*ACTIVITY LIST*
1. According to the article on Abu Dhabi's rail projects, which firms make up the Abu Dhabi Advanced Public Transit group?
2. Write the next few sentences of the article on Abu Dhabi's rail projects, starting after its final sentence.

*EXTRACT TO READ*
%%

Major rail projects in Abu Dhabi and the wider GCC region are beginning to take shape after a lull of more than six months in project announcements. This year is shaping up as an important one for Abu Dhabi's plans to build a tram and metro network, with the Government soon to announce the winners of feasibility studies, industry executives say.
It will also be crucial for a 1,500km federal freight and passenger rail project overseen by Union Railway, which should refashion the country's transport networks and eliminate the need for the thousands of lorries that currently carry goods and clog the country's roads. The global downturn and the economic impact on the UAE, including a major debt restructuring deal for Dubai that included billions of dollars in support from Abu Dhabi, are thought to be among the causes of a longer review phase than was expected.
But consultants, engineers and government officials all stressed their confidence that transport projects, which include more than Dh300 billion (US$81.67bn) for Abu Dhabi's 2030 Plan alone, would proceed. "Projects that we were expecting to go ahead in Abu Dhabi are moving a bit slower than expected but they are definitely on the right track and going ahead," said Nader Reslan, the Middle East sales director for transport and local infrastructure at Bentley Systems, which produces software for rail systems.
Front-runners for a reported 18-month feasibility study to evaluate Abu Dhabi's plans for a 340km tram network in the UAE capital include the Spanish companies Sener and Typsa Group, while the leading consortium for a 26-week study to examine the feasibility of a metro system is the Abu Dhabi Advanced Public Transit group, made up of Parsons Brinckherhoff, Deutsche Bahn International and AECOM. Initial plans for the metro lines include 130km of mostly underground routes on Abu Dhabi island and surrounding areas. It is uncertain whether the Abu Dhabi Department of Transport (DOT) still plans to introduce the tram by 2014 and the metro by 2016.

%%

*MATERIAL SHOWN*
%%

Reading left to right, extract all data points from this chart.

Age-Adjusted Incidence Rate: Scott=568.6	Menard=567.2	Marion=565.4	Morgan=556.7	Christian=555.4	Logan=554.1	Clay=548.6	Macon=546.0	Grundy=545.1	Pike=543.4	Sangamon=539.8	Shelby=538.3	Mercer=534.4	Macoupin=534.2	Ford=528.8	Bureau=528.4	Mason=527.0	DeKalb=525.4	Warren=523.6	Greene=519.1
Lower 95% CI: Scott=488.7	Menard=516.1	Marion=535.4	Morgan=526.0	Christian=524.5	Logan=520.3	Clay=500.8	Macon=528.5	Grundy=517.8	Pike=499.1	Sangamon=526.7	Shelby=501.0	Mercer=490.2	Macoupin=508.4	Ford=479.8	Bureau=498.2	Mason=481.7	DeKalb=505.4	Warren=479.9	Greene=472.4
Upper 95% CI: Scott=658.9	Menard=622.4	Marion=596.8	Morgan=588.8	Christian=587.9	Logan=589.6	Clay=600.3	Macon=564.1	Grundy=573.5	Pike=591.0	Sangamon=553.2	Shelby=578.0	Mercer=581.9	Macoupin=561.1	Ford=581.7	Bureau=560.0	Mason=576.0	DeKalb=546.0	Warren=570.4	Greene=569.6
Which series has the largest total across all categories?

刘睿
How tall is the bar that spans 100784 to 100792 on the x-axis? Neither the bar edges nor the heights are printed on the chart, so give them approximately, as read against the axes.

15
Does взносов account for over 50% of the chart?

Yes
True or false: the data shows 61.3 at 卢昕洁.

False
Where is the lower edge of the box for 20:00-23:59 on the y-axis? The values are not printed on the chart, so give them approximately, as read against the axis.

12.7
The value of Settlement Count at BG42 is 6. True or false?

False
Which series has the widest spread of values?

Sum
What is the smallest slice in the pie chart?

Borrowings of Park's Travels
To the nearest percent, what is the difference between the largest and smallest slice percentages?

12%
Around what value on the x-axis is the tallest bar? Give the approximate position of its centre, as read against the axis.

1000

%%

*TASK RESPONSES*
1. Parsons Brinckherhoff, Deutsche Bahn International and AECOM.

2.
Jamshid Soheili, the Middle East director of transport and infrastructure planning at the consultancy Scott Wilson, said feasibility studies would help the Government understand the need, timing and scale of the two mass-transit systems. "The findings may suggest doubling the offering or halving it, or in the most extreme form, saying 'you don't need it,' or 'you need plenty of it'," Mr Soheili said.
The metro award was expected in the third quarter of last year. In March, the DOT chairman, Abdullah al Otaiba, said the emirate's Dh300bn in transport projects could be delayed depending on the results of a population growth study undertaken by the Abu Dhabi Urban Planning Council (UPC). The UPC's study came out a month later and predicted that the Abu Dhabi population would grow to 1,189,000 million people in 2013, or 111,000 fewer than previously forecast.
UPC planners said the revised forecast for demand did not change the long-term requirements for mass transit in Abu Dhabi. "Mass transit is appropriate in Abu Dhabi because the way that we are planning future development concentrates people around future transit stations … the existing density in the downtown is very transit supportive," said Bill Lashbrook, the transport planning manager at the UPC.
Union Railways has said it would begin accepting bids from rail companies from next month to build the initial sections of the UAE-wide network, which will link Ruwais and Hapshan in the Al Gharbia region and transport granulated sulphur. This month, a US trade delegation is expected to visit Abu Dhabi. Union's network will one day be the UAE's contribution to a Gulf-wide rail project beginning in Kuwait and terminating at Muscat, or even further south in Yemen, pending discussions. The next GCC ministerial meeting is scheduled for June 15 and the rail project is expected to be high on the agenda.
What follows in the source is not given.